Si potrà invece addivenire ad un accordo per la somma di 250 mila euro relativa all’anno 2007/2008 in considerazione della buona volontà dimostrata dall’attuale amministrazione.

Pertanto le immatricolazioni all’anno accademico 2008/2009, come già stabilito dal Magnifico Rettore nel marzo scorso, non potranno essere attivate. Sono garantire invece le lezioni così come gli esami per gli studenti del secondo e terzo anno e la possibilità di sostenere gli esami nella sede di Comiso fino a quando anche l’ultimo degli iscritti non avrà conseguito il diploma di laurea.
Per ciò che concerne una possibile revisione degli accordi e un’eventuale riapertura delle immatricolazioni nell’anno 2009, si deve tenere in considerazione la nuova legge sull’università relativa ai «requisiti minimi», che impone una spesa annua per un corso di laurea triennale pari a 1 milione e 500 mila euro, cifra che per il 50 per cento competerebbe al Comune di Comiso.

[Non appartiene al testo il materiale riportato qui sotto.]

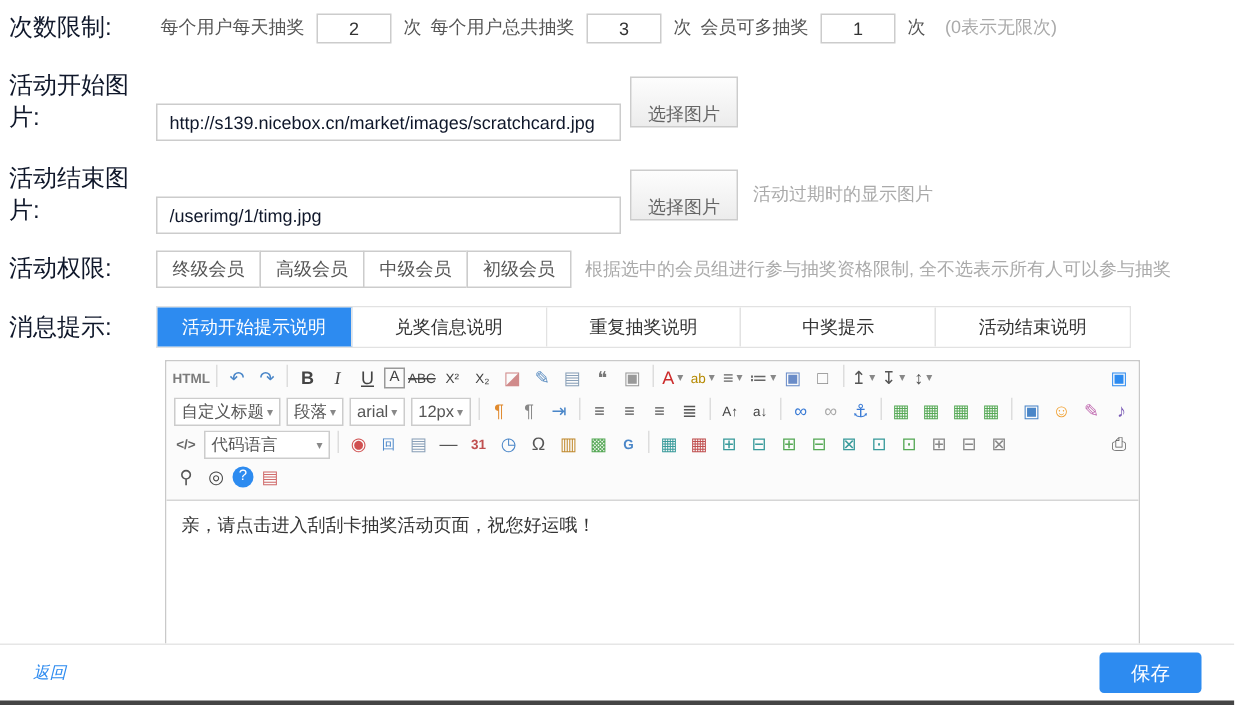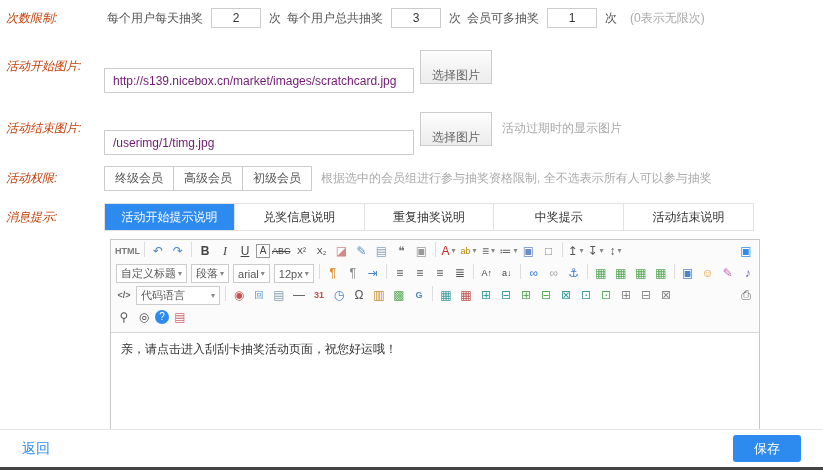--- a/index.html
+++ b/index.html
@@ -13,7 +13,7 @@
   .page { position:relative; width:823px; height:470px; overflow:hidden; background:#fff; }
   .form-area { padding:8px 0 0 6px; }
   .form-row { display:flex; align-items:center; }
-  .row-label { width:98px; flex:0 0 98px; color:#c2410c; font-size:12px;font-style:italic; }
+  .row-label { width:98px; flex:0 0 98px; color:#0f172a; font-size:16px; }
   .row-content { display:flex; align-items:center; }
   .mb-a { margin-bottom:12px; } .mb-b { margin-bottom:9px; } .mb-c { margin-bottom:11px; }
   .inline-text { color:#555; margin:0 3px; white-space:nowrap; }

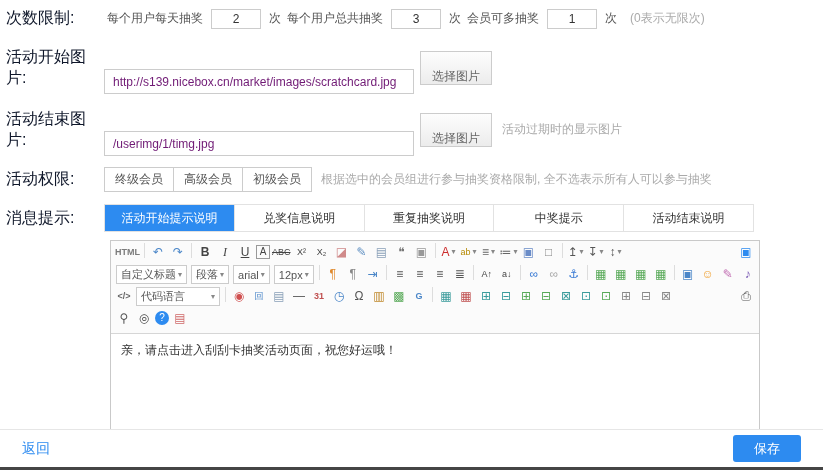--- a/index.html
+++ b/index.html
@@ -21,7 +21,7 @@
     font-size:12px; color:#333; margin:0 5px; font-family:inherit; }
   .hint { color:#aaa; margin-left:10px; white-space:nowrap; font-size:12px; }
   .text-input { width:310px; height:25px; border:1px solid #ccc; padding:0 8px;
-    font-size:12px; color:#701a75; font-family:inherit;margin-top:28px; }
+    font-size:12px; color:#0f172a; font-family:inherit;margin-top:28px; }
   .choose-btn { height:26px; padding:16px 11px; margin-left:6px; border:1px solid #ccc;
     background:linear-gradient(#fdfdfd,#ececec); color:#666; font-size:12px; cursor:pointer; font-family:inherit; }
   .member-group { display:flex; }

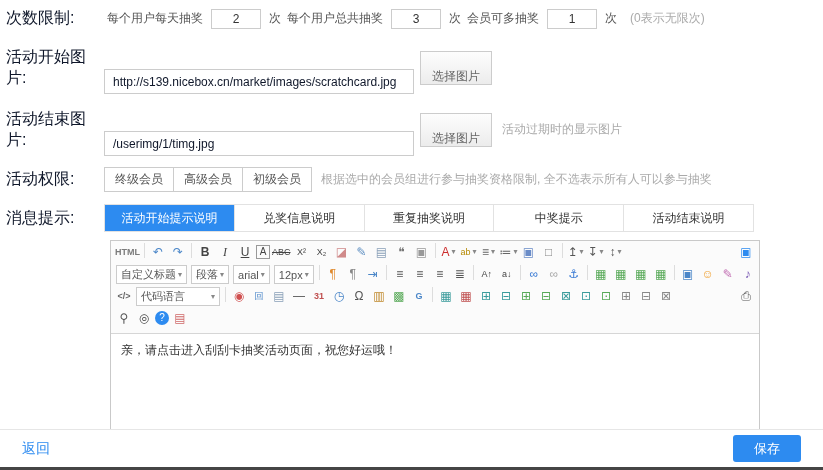--- a/index.html
+++ b/index.html
@@ -105,6 +105,7 @@
         <div class="member-group">
             <div class="member-btn">终级会员</div>
             <div class="member-btn">高级会员</div>
+            <div class="member-btn">中级会员</div>
             <div class="member-btn">初级会员</div>
           </div>
         <span class="hint">根据选中的会员组进行参与抽奖资格限制, 全不选表示所有人可以参与抽奖</span>

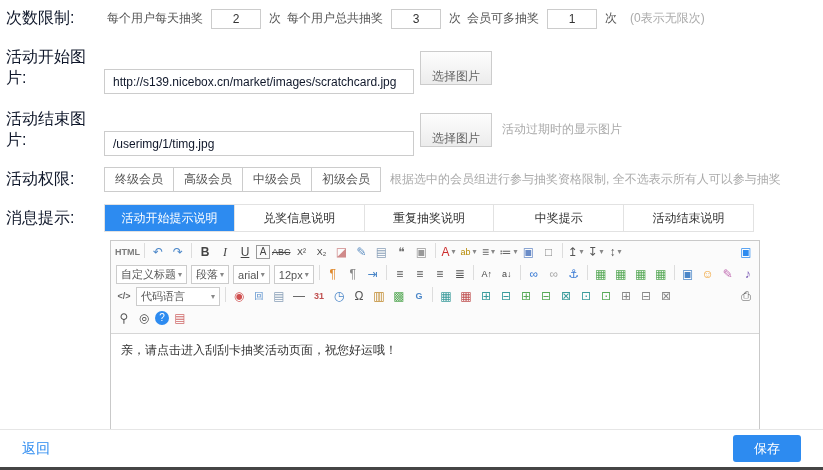--- a/index.html
+++ b/index.html
@@ -55,7 +55,7 @@
   .editor-body { height:124px; padding:8px 10px; font-size:12px; color:#333; background:#fff; overflow:hidden; }
   .footer { position:absolute; left:0; right:0; bottom:3px; height:38px; border-top:1px solid #e6e6e6;
     background:#fff; display:flex; align-items:center; justify-content:space-between; padding:0 22px; }
-  .back-link { color:var(--accent); font-size:14px; text-decoration:none; cursor:pointer; }
+  .back-link { color:var(--accent); font-size:11px; text-decoration:none; cursor:pointer;font-style:italic; }
   .save-btn { width:68px; height:27px; background:var(--accent); color:#fff; border:none;
     border-radius:3px; font-size:13px; cursor:pointer; font-family:inherit; }
   .window-bottom { position:absolute; bottom:0; left:0; width:100%; height:3px; background:#454545; }

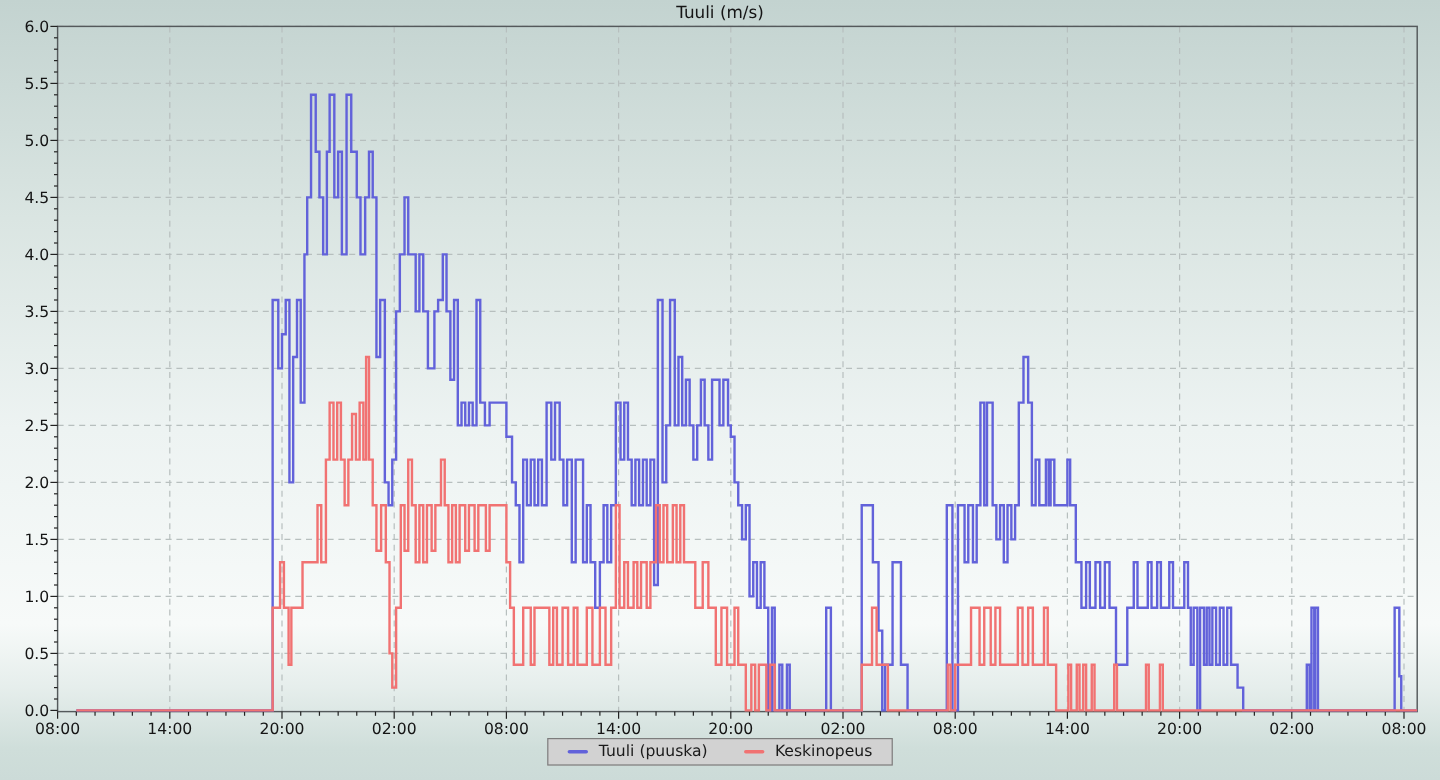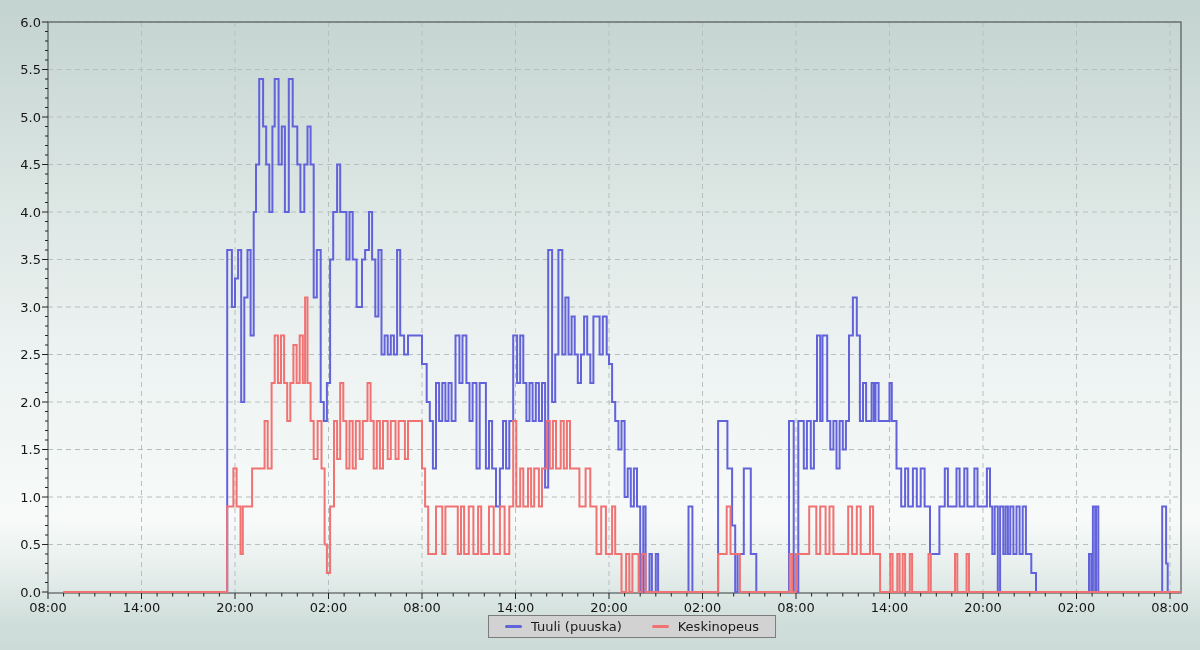--- a/index.html
+++ b/index.html
@@ -22,6 +22,7 @@
 <body>
 
 <div class="screen">
+  <div class="chart-title">Tuuli (m/s)</div>
 
   <svg id="chart-svg" width="1200" height="650" viewBox="0 0 1200 650">
       <g stroke="#b7bfbe" stroke-width="1" stroke-dasharray="5 4" fill="none">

«La Giunta - afferma l’assessore Schembari - presenterà quindi al Consiglio Comunale tale proposta e se il Consesso sarà in grado di reperire una tale cifra e di impegnarsi a corrisponderla annualmente per i prossimi 25 anni, il discorso immatricolazioni a Scienze informatiche potrà essere riaperto. L’Ateneo è invece disposto ad attivare assieme al Comune di Comiso corsi di eccellenza post-laurea e master di specializzazione in Informatica o in Management Turistico. Quest’ultima eventualità, permetterebbe di mantenere alto il prestigio del Centro Euromediterraneo d’Eccellenza ed in vista dell’apertura dell’aeroporto, la possibilità di avere studenti provenienti da tutta Italia».